Cardiac and Cardiovascular Rehabilitation Unit -Buccheri La Ferla Fatebenefratelli Hospital Palermo, Italy.
Card Fail Rev. 2025 Jul 17;11:e16. doi: 10.15420/cfr.2024.39. eCollection 2025.
The high risk of adverse outcomes in patients with heart failure with reduced ejection fraction (HFrEF) demands urgent efforts in the initiation of guideline-directed medical therapy to reduce morbidity and mortality. Angiotensin receptor-neprilysin inhibitor showed substantial benefits in reducing the risks of heart failure hospitalisation and cardiovascular mortality in HFrEF patients. Therefore, the European Society of Cardiology 2021 guidelines recommend angiotensin receptor-neprilysin inhibitor as a first-line therapy for HFrEF patients. The guidelines emphasise the importance of the early use and rapid titration of the 'four pillars' in HFrEF: angiotensin receptor-neprilysin inhibitor, β-blockers, sodium-glucose cotransporter 2 inhibitors and mineralocorticoid receptor antagonists. However, real-world application of the guidelines remains suboptimal, limiting patient outcomes. This statement paper investigates the barriers to the use of the 'four pillars', and aims to give guidance to improve their implementation in different HFrEF patient types.

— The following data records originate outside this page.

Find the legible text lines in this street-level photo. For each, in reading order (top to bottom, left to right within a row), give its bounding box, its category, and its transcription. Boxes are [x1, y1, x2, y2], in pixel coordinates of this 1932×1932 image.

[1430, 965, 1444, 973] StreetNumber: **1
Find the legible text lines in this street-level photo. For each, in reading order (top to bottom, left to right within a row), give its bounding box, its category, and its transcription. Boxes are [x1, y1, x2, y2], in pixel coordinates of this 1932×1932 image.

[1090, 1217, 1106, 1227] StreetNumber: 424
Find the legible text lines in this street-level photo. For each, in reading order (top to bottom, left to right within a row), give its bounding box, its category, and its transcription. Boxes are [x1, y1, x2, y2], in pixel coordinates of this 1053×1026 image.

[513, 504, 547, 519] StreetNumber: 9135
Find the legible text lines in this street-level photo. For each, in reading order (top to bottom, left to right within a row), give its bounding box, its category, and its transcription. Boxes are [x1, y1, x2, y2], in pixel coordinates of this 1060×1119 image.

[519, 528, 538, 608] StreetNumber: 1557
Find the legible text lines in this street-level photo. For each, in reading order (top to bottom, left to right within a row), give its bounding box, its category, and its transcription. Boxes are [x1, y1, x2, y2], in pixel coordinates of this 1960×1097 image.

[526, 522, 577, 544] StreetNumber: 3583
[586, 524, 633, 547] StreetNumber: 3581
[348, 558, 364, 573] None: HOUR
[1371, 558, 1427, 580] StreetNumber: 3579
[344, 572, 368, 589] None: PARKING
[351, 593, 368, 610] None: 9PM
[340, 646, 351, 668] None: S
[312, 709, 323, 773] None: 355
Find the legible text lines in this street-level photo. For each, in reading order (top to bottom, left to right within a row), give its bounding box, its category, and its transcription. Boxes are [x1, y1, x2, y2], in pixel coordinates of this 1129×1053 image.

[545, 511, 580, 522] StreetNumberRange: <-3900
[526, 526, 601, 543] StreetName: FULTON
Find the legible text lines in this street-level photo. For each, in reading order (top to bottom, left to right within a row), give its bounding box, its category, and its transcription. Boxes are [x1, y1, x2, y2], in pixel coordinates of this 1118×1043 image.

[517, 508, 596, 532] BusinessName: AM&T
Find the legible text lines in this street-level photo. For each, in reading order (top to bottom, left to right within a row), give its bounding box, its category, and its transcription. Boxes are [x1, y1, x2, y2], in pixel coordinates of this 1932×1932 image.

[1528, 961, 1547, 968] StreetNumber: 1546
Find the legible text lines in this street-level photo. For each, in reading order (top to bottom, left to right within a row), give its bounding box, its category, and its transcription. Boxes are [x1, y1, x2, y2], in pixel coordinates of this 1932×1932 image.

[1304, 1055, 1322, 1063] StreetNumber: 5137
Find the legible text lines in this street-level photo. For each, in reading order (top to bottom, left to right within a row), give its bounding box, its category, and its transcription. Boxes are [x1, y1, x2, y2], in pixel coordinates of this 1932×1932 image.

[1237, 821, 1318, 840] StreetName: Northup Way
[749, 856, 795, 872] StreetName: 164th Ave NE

射血分数降低的心力衰竭(HFrEF)患者出现不良结局的风险很高,因此迫切需要努力启动指南指导的药物治疗,以降低发病率和死亡率。血管紧张素受体脑啡肽酶抑制剂在降低HFrEF患者心力衰竭住院风险和心血管死亡率方面显示出显著益处。因此,欧洲心脏病学会2021年指南推荐血管紧张素受体脑啡肽酶抑制剂作为HFrEF患者的一线治疗药物。该指南强调了在HFrEF中早期使用和快速滴定“四大支柱”药物的重要性,即血管紧张素受体脑啡肽酶抑制剂、β受体阻滞剂、钠-葡萄糖协同转运蛋白2抑制剂和盐皮质激素受体拮抗剂。然而,该指南在现实世界中的应用仍未达到最佳效果,限制了患者的治疗结局。本声明文件调查了使用“四大支柱”药物的障碍,并旨在为改善其在不同类型HFrEF患者中的应用提供指导。